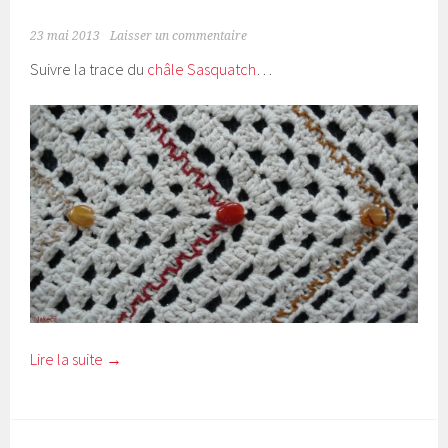
23 mai 2013
Laisser un commentaire
Suivre la trace du
châle Sasquatch
…
Lire la suite
→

§ **Description of the task**: Copy out the rows above word for word, omitting the pictures.

§ **Result for this exercise**:
23 mai 2013
Laisser un commentaire
Suivre la trace du
châle Sasquatch
…
Lire la suite
→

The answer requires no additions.